NovemberStar
Platinum Member
@jmni As I said, I really think you ought to - and I hope you do - TELL her this.
You're angry she asked you all about your thoughts of harming others - you feel she was just being too nosey - but then you're angry she didn't talk more about it with you. You said initially you did find her emphatic - - and now you find her anything but. Can you see it might be at least POSSIBLE it's your feelings about her that have changed, not necessarily it all being her?
As others have said - Ts are not mind readers - if you want / need her to help you work out why you have the rage at and want to harm other people, then you need to let her know that.
Yes, it might be you two are not a good fit - but you can't honestly say you aren't unless you have talked to her about the things you don't like or are finding it hard in the interactions you have. At the moment, if you leave without talking this through; all you have is the FEELING she's changed into a horrible uncaring nosey cow - in the (however small) a chance it is transference, wouldn't you want to know for SURE it's not a good fit? Especially since you have spent money seeing her so far.
Honestly, as an outsider it looks like primarily a communication issue. You are wanting a certain approach or focus but she doesn't know that - and no T could, unless you discuss what you want out of therapy; what you find helpful (or not). If you want - need - to talk about your feelings of anger / wanting to hurt others, then you need to tell her that.
Contrary to popular belief, therapy is a two-way street. It isn't just about turning up and talking at a T and they then telling us what our feelings mean.
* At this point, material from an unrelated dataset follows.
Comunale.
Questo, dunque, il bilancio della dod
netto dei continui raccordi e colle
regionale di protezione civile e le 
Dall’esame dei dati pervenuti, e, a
Most Ts wouldn't offer an interpretation of things you say - because how annoying would that be, to be told how and what her feeling is due to x y z.
Email her, tell her you're pissed off at her approach and yes she reminds you of other people. That might be the exact starting point you need to 'do the work'.
I'm with you on not being able to trust - honestly, it probably wouldn't matter who sat across from you - my T is really good at her job; she's lovely, listens, understands, is very patient, kind, probably cares about me and I am having MAJOR issues trusting her at an emotional level. Seeing her triggers up flashbacks. It's really really hard, but it's the real work I need to do.
You're angry she asked you all about your thoughts of harming others - you feel she was just being too nosey - but then you're angry she didn't talk more about it with you. You said initially you did find her emphatic - - and now you find her anything but. Can you see it might be at least POSSIBLE it's your feelings about her that have changed, not necessarily it all being her?
As others have said - Ts are not mind readers - if you want / need her to help you work out why you have the rage at and want to harm other people, then you need to let her know that.
Yes, it might be you two are not a good fit - but you can't honestly say you aren't unless you have talked to her about the things you don't like or are finding it hard in the interactions you have. At the moment, if you leave without talking this through; all you have is the FEELING she's changed into a horrible uncaring nosey cow - in the (however small) a chance it is transference, wouldn't you want to know for SURE it's not a good fit? Especially since you have spent money seeing her so far.
Honestly, as an outsider it looks like primarily a communication issue. You are wanting a certain approach or focus but she doesn't know that - and no T could, unless you discuss what you want out of therapy; what you find helpful (or not). If you want - need - to talk about your feelings of anger / wanting to hurt others, then you need to tell her that.
Contrary to popular belief, therapy is a two-way street. It isn't just about turning up and talking at a T and they then telling us what our feelings mean. Most Ts wouldn't offer an interpretation of things you say - because how annoying would that be, to be told how and what her feeling is due to x y z.
Email her, tell her you're pissed off at her approach and yes she reminds you of other people. That might be the exact starting point you need to 'do the work'.
I'm with you on not being able to trust - honestly, it probably wouldn't matter who sat across from you - my T is really good at her job; she's lovely, listens, understands, is very patient, kind, probably cares about me and I am having MAJOR issues trusting her at an emotional level. Seeing her triggers up flashbacks. It's really really hard, but it's the real work I need to do.